→ Activity
Reproduce the following lines verbatim, omitting the pictures.

(Dataset entries)
>>>>

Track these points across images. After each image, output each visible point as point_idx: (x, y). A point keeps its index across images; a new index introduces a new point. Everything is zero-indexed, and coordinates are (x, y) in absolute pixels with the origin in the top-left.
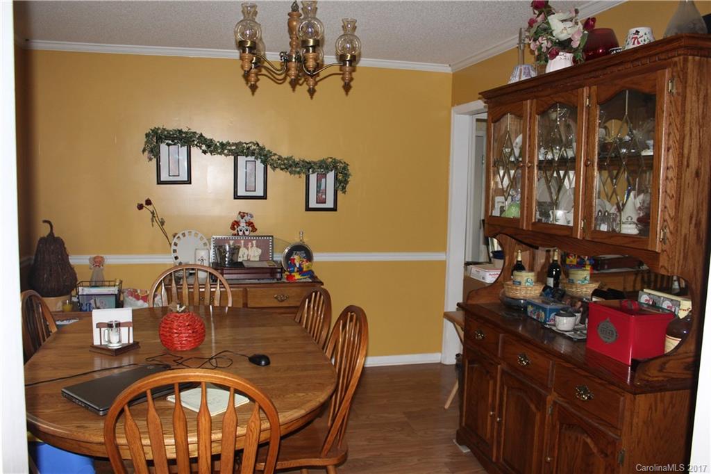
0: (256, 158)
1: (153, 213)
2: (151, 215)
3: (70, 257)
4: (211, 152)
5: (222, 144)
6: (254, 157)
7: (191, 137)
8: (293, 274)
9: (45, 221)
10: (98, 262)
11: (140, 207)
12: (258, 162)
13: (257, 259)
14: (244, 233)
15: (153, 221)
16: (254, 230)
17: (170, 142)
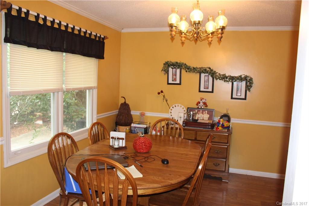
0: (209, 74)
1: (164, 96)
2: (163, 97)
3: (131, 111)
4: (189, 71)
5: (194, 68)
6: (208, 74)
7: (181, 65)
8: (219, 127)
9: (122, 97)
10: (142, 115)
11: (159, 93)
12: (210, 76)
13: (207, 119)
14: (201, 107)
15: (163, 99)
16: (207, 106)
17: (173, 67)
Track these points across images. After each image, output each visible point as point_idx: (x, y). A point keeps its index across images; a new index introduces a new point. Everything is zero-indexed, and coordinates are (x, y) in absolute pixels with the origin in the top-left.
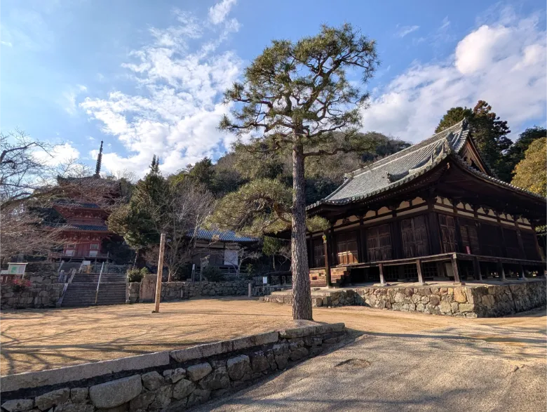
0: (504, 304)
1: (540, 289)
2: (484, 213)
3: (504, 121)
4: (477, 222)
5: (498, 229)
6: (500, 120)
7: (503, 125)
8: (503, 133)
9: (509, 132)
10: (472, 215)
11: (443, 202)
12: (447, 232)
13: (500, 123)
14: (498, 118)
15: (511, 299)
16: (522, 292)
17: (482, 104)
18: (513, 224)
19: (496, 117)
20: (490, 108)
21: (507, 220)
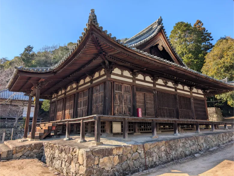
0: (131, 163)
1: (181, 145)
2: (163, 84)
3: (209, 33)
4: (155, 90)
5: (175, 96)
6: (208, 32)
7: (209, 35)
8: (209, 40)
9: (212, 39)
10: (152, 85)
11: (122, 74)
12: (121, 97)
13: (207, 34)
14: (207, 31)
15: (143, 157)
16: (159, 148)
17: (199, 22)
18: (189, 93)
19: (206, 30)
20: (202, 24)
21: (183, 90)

<<<<

→ Written response
Track these points across images. After each image, output each visible point as point_idx: (x, y). A point keeps its index across images; a new index introduces a new point. Everything is zero-indexed, and coordinates are (x, y) in absolute pixels with the origin in the top-left.
0: (256, 158)
1: (153, 213)
2: (151, 215)
3: (70, 257)
4: (211, 152)
5: (222, 144)
6: (254, 157)
7: (191, 137)
8: (293, 274)
9: (45, 221)
10: (98, 262)
11: (140, 207)
12: (258, 162)
13: (257, 259)
14: (244, 233)
15: (153, 221)
16: (254, 230)
17: (170, 142)
0: (209, 74)
1: (164, 96)
2: (163, 97)
3: (131, 111)
4: (189, 71)
5: (194, 68)
6: (208, 74)
7: (181, 65)
8: (219, 127)
9: (122, 97)
10: (142, 115)
11: (159, 93)
12: (210, 76)
13: (207, 119)
14: (201, 107)
15: (163, 99)
16: (207, 106)
17: (173, 67)
Track these points across images. After each image, output each visible point as point_idx: (x, y). A point keeps its index across images; a new index introduces a new point. Everything is zero-indexed, and coordinates are (x, y) in absolute pixels with the origin in the top-left.
0: (504, 304)
1: (540, 289)
2: (484, 213)
3: (504, 121)
4: (477, 222)
5: (498, 229)
6: (500, 120)
7: (503, 125)
8: (503, 133)
9: (509, 132)
10: (472, 215)
11: (443, 202)
12: (447, 232)
13: (500, 123)
14: (498, 118)
15: (511, 299)
16: (522, 292)
17: (482, 104)
18: (513, 224)
19: (496, 117)
20: (490, 108)
21: (507, 220)
0: (131, 163)
1: (181, 145)
2: (163, 84)
3: (209, 33)
4: (155, 90)
5: (175, 96)
6: (208, 32)
7: (209, 35)
8: (209, 40)
9: (212, 39)
10: (152, 85)
11: (122, 74)
12: (121, 97)
13: (207, 34)
14: (207, 31)
15: (143, 157)
16: (159, 148)
17: (199, 22)
18: (189, 93)
19: (206, 30)
20: (202, 24)
21: (183, 90)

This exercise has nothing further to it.